Roger Duvoisin (1904–1980) was born in Geneva, Switzerland, and in 1927, moved to New York for a job in textile design. When the company folded, he decided to publish a book he’d written and illustrated for his son. A Little Boy Drawing (Charles Scribner’s Sons) was released in 1932, and he followed it with Donkey, Donkey, which firmly established his career in children’s books—and is still in print, now from NYR Children’s Collection.
Roger’s signature style was colourful, bold, and graphic, and he had a strong sense of composition and design. He incorporated both humour and drama into the lines of his art and delivered compassion without being sentimental. Over the years, he wrote and illustrated over forty books, including series that featured Petunia the silly goose and Veronica the conspicuous hippo, folktales such as the Three Sneezes and The Crocodile in the Tree, and concept books such as A for the Ark.

....

- [ASSIGNED TASK]: Keep writing the piece about the illustrator Roger Duvoisin, starting right after its last sentence. The material has nothing to do with the piece on Roger Duvoisin.

Text pulled from each page:
....

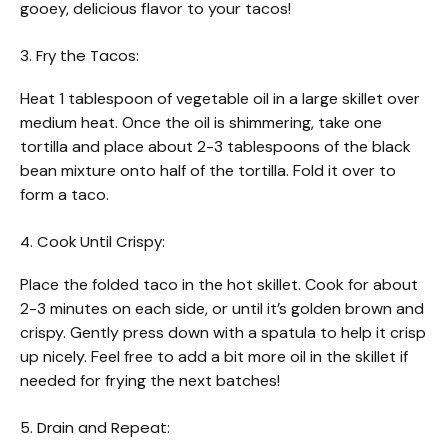
gooey, delicious flavor to your tacos!
3. Fry the Tacos:
Heat 1 tablespoon of vegetable oil in a large skillet over
medium heat. Once the oil is shimmering, take one
tortilla and place about 2-3 tablespoons of the black
bean mixture onto half of the tortilla. Fold it over to
form a taco.
4. Cook Until Crispy:
Place the folded taco in the hot skillet. Cook for about
2-3 minutes on each side, or until it’s golden brown and
crispy. Gently press down with a spatula to help it crisp
up nicely. Feel free to add a bit more oil in the skillet if
needed for frying the next batches!
5. Drain and Repeat: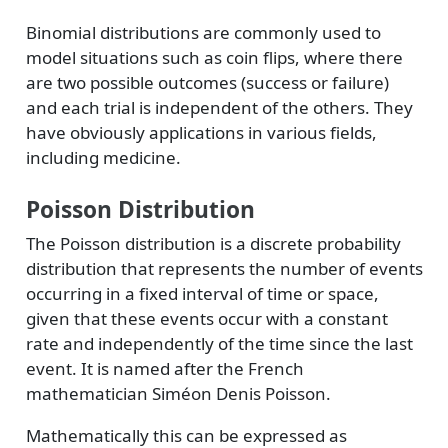
Binomial distributions are commonly used to
model situations such as coin flips, where there
are two possible outcomes (success or failure)
and each trial is independent of the others. They
have obviously applications in various fields,
including medicine.
Poisson Distribution
The Poisson distribution is a discrete probability
distribution that represents the number of events
occurring in a fixed interval of time or space,
given that these events occur with a constant
rate and independently of the time since the last
event. It is named after the French
mathematician Siméon Denis Poisson.
Mathematically this can be expressed as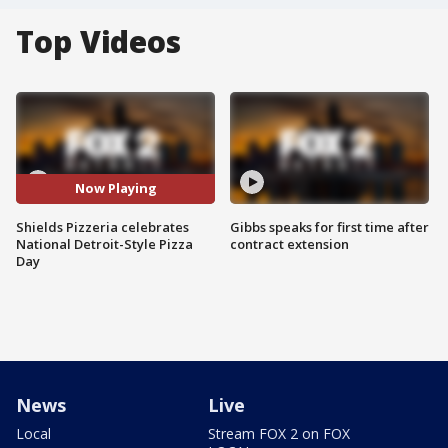
Top Videos
Now Playing
Shields Pizzeria celebrates
Gibbs speaks for first time after
National Detroit-Style Pizza
contract extension
Day
News
Live
Local
Stream FOX 2 on FOX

....

- [EXERCISE OUTPUT]:
Roger also created pictures for over 140 books by other authors. Among them were the popular Happy Lion books written by his wife, Louise Fatio, and nineteen books by Alvin R. Tresselt, including White Snow, Bright Snow, which was awarded a Caldecott Medal, and Hide and Seek Fog, which was named a Caldecott Honour Book. Four of his titles were New York Times Best Illustrated Books, and in 1976, he received the Kerlan Award for Children’s Literature. His work is on display in the Duvoisin Gallery at the Zimmerli Art Museum at Rutgers, in New Brunswick, NJ.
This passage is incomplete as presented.